Articles 74 and 75 of India Constitution deals with the parliamentary system at the centre.
Article 163 and 164 deals with the Parliamentary system at the states.
Important Features of the Parliamentary System
Nominal and Real Head: The head of the state holds a ceremonial position and is the nominal executive. For example, the President.
Close relationship between the legislature and the executive: Prime Minister along with the Council of Ministers form the executive and the Parliament is the legislature. The PM and the ministers are elected from the members of parliament, implying that the executive emerges out of the legislature.
Executive responsible to the legislature: The executive is responsible to the legislature. There is a collective responsibility, that is, each minister’s responsibility is the responsibility of the whole Council.
Majority Party Rule: The party which wins majority seats in the elections of the Lower House forms the government. In India, the President invites the leader of the majority party in Lok Sabha to form the government. The President appoints the leader as the Prime Minister and the other ministers are appointed by the President on the advice of the Prime Minister. The President may invite a coalition of parties to form the government, in case, no party has got majority.
Collective Responsibility: The council of ministers are collectively responsible to the parliament. The lower house of parliament has an ability to dismiss a government by getting the no confidence motion passed in the house. In India, the government survives till the time it enjoys support of the majority of members in the Lok Sabha. Thus, Lok Sabha is empowered to introduce no-confidence motion against the government.
Prime Minister as the Centre of Power: In India, the Prime Minister is the real executive. He is the head of the government, the council of ministers and the ruling government. Thus, he has to play a significant and important role in the working of the government.

Material supplied>
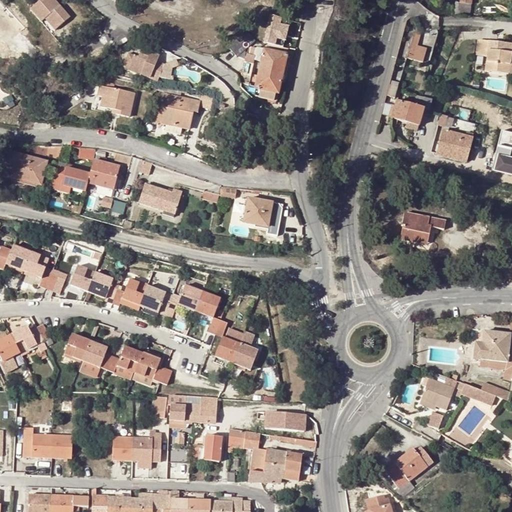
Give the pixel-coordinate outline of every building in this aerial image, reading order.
[(55,0),(44,0),(32,11),(44,24),(48,20),(58,31),(73,18),(55,0)] [(454,2),(453,13),(463,16),(469,16),(471,4),(471,0),(458,0),(458,3),(454,2)] [(291,34),(277,30),(274,43),(288,47),(291,34)] [(230,50),(236,58),(254,43),(248,35),(230,50)] [(507,74),(511,44),(477,40),(475,54),(486,55),(484,70),(507,74)] [(421,63),(425,50),(409,45),(405,58),(421,63)] [(277,46),(275,53),(286,56),(288,49),(277,46)] [(157,83),(163,65),(156,62),(158,56),(141,48),(137,56),(132,54),(126,68),(157,83)] [(246,54),(251,56),(254,57),(253,60),(261,62),(257,77),(251,75),(249,80),(252,81),(250,86),(248,85),(248,86),(253,95),(258,96),(258,97),(273,101),(275,94),(277,95),(286,56),(275,53),(267,51),(256,49),(250,48),(246,54)] [(126,68),(132,54),(128,52),(121,65),(126,68)] [(502,74),(490,73),(488,87),(500,89),(502,74)] [(163,92),(165,85),(156,83),(154,89),(163,92)] [(97,95),(101,96),(98,107),(112,110),(116,111),(115,115),(127,118),(133,93),(122,90),(122,87),(113,85),(112,89),(100,86),(97,95)] [(179,88),(165,85),(163,92),(177,95),(179,88)] [(196,111),(198,102),(162,94),(158,118),(166,119),(165,124),(181,128),(182,123),(189,125),(192,110),(196,111)] [(411,105),(394,101),(393,106),(390,117),(390,118),(396,120),(406,122),(407,119),(419,122),(422,111),(427,112),(430,100),(414,96),(411,105)] [(179,136),(181,128),(165,124),(163,132),(179,136)] [(441,144),(439,155),(465,162),(471,139),(441,131),(438,143),(441,144)] [(47,156),(48,146),(34,145),(33,155),(47,156)] [(61,147),(48,146),(47,156),(53,157),(51,164),(56,165),(57,163),(61,147)] [(47,163),(9,153),(7,163),(13,165),(9,178),(41,186),(47,163)] [(113,162),(119,163),(122,155),(116,153),(113,162)] [(131,157),(122,155),(119,163),(128,166),(131,157)] [(144,167),(146,168),(148,163),(141,160),(138,171),(142,172),(144,167)] [(86,184),(96,186),(97,183),(112,187),(118,167),(92,161),(89,175),(86,184)] [(56,166),(74,171),(75,167),(57,163),(56,165),(56,166)] [(86,184),(89,175),(74,171),(56,166),(52,183),(70,188),(84,192),(86,184)] [(70,188),(52,183),(50,189),(68,194),(70,188)] [(138,204),(162,211),(163,208),(175,212),(181,192),(172,189),(171,193),(144,184),(138,204)] [(226,187),(219,186),(217,194),(225,195),(233,197),(235,189),(226,187)] [(217,195),(203,191),(200,199),(216,203),(217,195)] [(267,224),(271,203),(247,198),(242,223),(254,226),(254,222),(267,224)] [(442,229),(444,221),(401,213),(399,224),(401,225),(399,236),(417,240),(418,236),(427,238),(429,227),(434,228),(442,229)] [(399,236),(397,245),(430,252),(434,228),(429,227),(427,238),(418,236),(417,240),(399,236)] [(22,272),(30,252),(13,246),(11,251),(5,265),(22,272)] [(5,265),(11,251),(0,247),(0,268),(3,270),(5,265)] [(41,279),(44,272),(49,260),(30,252),(22,272),(41,279)] [(85,291),(93,272),(76,266),(69,285),(85,291)] [(52,270),(51,275),(58,278),(60,279),(62,274),(52,270)] [(45,289),(51,275),(44,272),(41,279),(38,286),(45,289)] [(105,299),(109,287),(112,279),(93,272),(85,291),(105,299)] [(53,292),(58,278),(51,275),(45,289),(53,292)] [(65,281),(60,279),(58,278),(53,292),(60,295),(65,281)] [(146,287),(128,279),(123,293),(120,299),(138,306),(146,287)] [(202,292),(184,285),(176,305),(194,312),(202,292)] [(110,304),(116,290),(109,287),(105,299),(104,301),(110,304)] [(136,310),(142,312),(143,308),(156,313),(162,299),(164,293),(146,287),(138,306),(136,310)] [(110,304),(117,306),(118,303),(120,299),(123,293),(116,290),(110,304)] [(194,312),(212,318),(219,298),(202,292),(194,312)] [(136,310),(138,306),(120,299),(118,303),(136,310)] [(162,299),(156,313),(163,316),(169,302),(162,299)] [(163,316),(171,318),(176,305),(169,302),(163,316)] [(156,313),(143,308),(142,312),(155,317),(156,313)] [(219,321),(212,318),(207,332),(213,334),(219,321)] [(213,334),(215,335),(221,337),(226,324),(219,321),(213,334)] [(44,329),(43,325),(36,328),(43,342),(49,338),(44,329)] [(22,329),(14,334),(9,336),(19,355),(36,346),(30,332),(27,327),(22,329)] [(30,332),(36,346),(43,342),(36,328),(30,332)] [(473,359),(479,360),(505,363),(508,336),(508,334),(482,331),(480,345),(474,344),(473,359)] [(238,344),(256,350),(259,342),(241,334),(238,344)] [(71,335),(64,354),(81,360),(88,341),(71,335)] [(0,340),(0,357),(3,363),(19,355),(9,336),(0,340)] [(511,336),(508,336),(505,363),(479,360),(478,366),(503,369),(502,378),(511,380),(511,374),(511,336)] [(231,364),(238,344),(221,337),(213,357),(231,364)] [(88,341),(81,360),(99,367),(104,354),(106,348),(88,341)] [(47,349),(43,342),(36,346),(40,352),(36,354),(38,357),(45,354),(44,351),(47,349)] [(248,370),(256,350),(238,344),(231,364),(248,370)] [(118,359),(115,366),(133,373),(140,353),(123,346),(118,359)] [(152,380),(157,366),(159,360),(140,353),(133,373),(152,380)] [(104,354),(99,367),(105,370),(111,356),(104,354)] [(105,370),(112,373),(115,366),(118,359),(111,356),(105,370)] [(77,371),(95,378),(99,367),(81,360),(77,371)] [(115,366),(112,373),(130,379),(133,373),(115,366)] [(158,382),(164,369),(157,366),(152,380),(158,382)] [(171,372),(164,369),(158,382),(165,385),(171,372)] [(130,379),(149,386),(152,380),(133,373),(130,379)] [(433,377),(422,397),(436,405),(445,410),(456,391),(433,377)] [(485,392),(465,385),(462,395),(481,402),(485,392)] [(500,398),(501,393),(490,389),(488,394),(500,398)] [(154,411),(164,412),(165,397),(154,396),(154,411)] [(434,409),(436,405),(422,397),(420,401),(434,409)] [(216,420),(217,400),(201,399),(201,405),(185,404),(185,399),(169,398),(169,406),(168,421),(171,421),(171,428),(183,429),(184,422),(212,424),(212,420),(216,420)] [(431,410),(425,424),(437,429),(443,415),(431,410)] [(299,413),(266,412),(265,430),(298,431),(299,413)] [(440,435),(422,424),(417,433),(435,443),(440,435)] [(22,428),(21,457),(51,458),(52,435),(32,434),(32,428),(22,428)] [(242,442),(242,448),(251,449),(257,449),(258,433),(253,433),(228,429),(227,437),(227,441),(242,442)] [(131,461),(159,461),(160,439),(160,433),(154,434),(154,431),(149,431),(148,439),(132,438),(131,461)] [(51,458),(70,459),(70,452),(70,436),(52,435),(51,458)] [(218,462),(220,437),(205,436),(204,449),(193,448),(192,459),(218,462)] [(131,461),(132,438),(111,437),(111,440),(111,454),(111,460),(131,461)] [(293,444),(313,446),(314,441),(294,438),(293,444)] [(296,481),(300,455),(257,449),(251,449),(247,482),(278,483),(279,479),(296,481)] [(406,482),(431,463),(421,450),(416,454),(414,452),(411,449),(382,471),(397,490),(406,482)] [(412,489),(406,482),(397,490),(395,491),(401,497),(412,489)] [(91,489),(91,507),(129,508),(130,498),(130,497),(94,496),(95,489),(91,489)] [(150,499),(135,498),(130,498),(129,508),(166,509),(167,492),(157,491),(157,496),(150,496),(150,499)] [(208,510),(209,501),(175,499),(175,492),(170,492),(170,509),(208,510)] [(49,506),(49,495),(25,494),(25,505),(49,506)] [(71,496),(49,495),(49,506),(82,507),(82,497),(71,497),(71,496)] [(381,495),(364,500),(367,511),(364,511),(389,511),(386,498),(382,499),(381,495)] [(241,501),(241,497),(231,497),(231,501),(217,501),(209,501),(208,510),(248,511),(249,501),(241,501)]
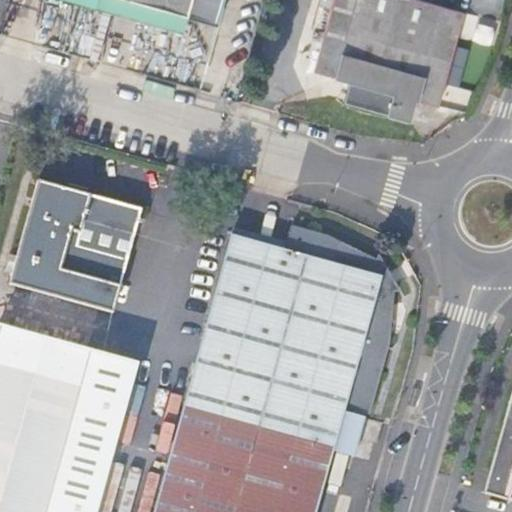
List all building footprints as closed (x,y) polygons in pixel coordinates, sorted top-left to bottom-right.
[(122,0),(188,19),(193,0),(122,0)] [(193,0),(188,19),(218,28),(225,0),(193,0)] [(334,81),(356,0),(334,0),(313,75),(334,81)] [(418,105),(445,10),(409,0),(356,0),(334,81),(349,86),(343,105),(408,124),(414,104),(418,105)] [(465,16),(445,10),(418,105),(438,111),(465,16)] [(10,287),(32,295),(112,319),(141,215),(38,186),(10,287)] [(233,240),(202,343),(176,440),(328,482),(348,411),(372,417),(373,407),(391,339),(395,296),(377,265),(328,242),(294,231),(287,256),(233,240)] [(0,511),(46,511),(80,394),(0,371),(0,511)] [(511,500),(511,399),(497,452),(487,491),(507,496),(507,499),(511,500)] [(318,511),(328,482),(176,440),(154,511),(318,511)]
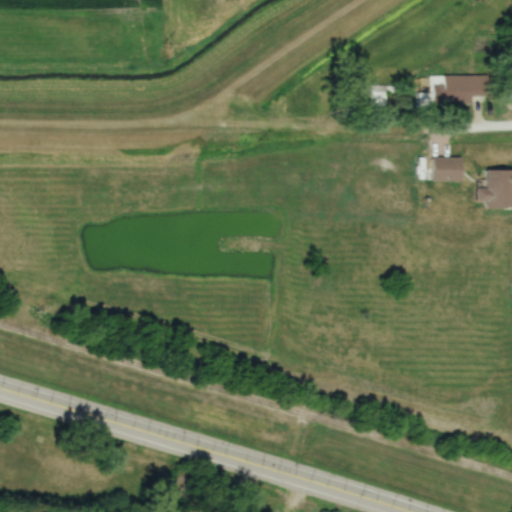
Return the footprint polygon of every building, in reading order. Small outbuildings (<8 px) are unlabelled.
[(511,55),(496,56),(496,77),(505,77),(505,93),(511,93),(511,55)] [(428,77),(428,93),(416,93),(416,104),(486,105),(486,77),(428,77)] [(387,108),(387,86),(369,86),(369,108),(387,108)] [(457,160),(430,160),(430,182),(457,182),(457,160)] [(510,207),(510,171),(474,171),(474,207),(510,207)]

Complete the following>
- 1) Summarize the passage on India's parliamentary system in two sentences.
- 2) Give the number of lines in the entries that contain the string "order", treating uppercase and lowercase letters as distinct.

Answers>
- 1) India's Constitution establishes a parliamentary system at the centre through Articles 74 and 75 and at the states through Articles 163 and 164. The system has a nominal head of state, an executive drawn from and responsible to the legislature, government formation by the majority party, collective responsibility of the Council of Ministers to Parliament, and the Prime Minister as the real executive.

- 2) 2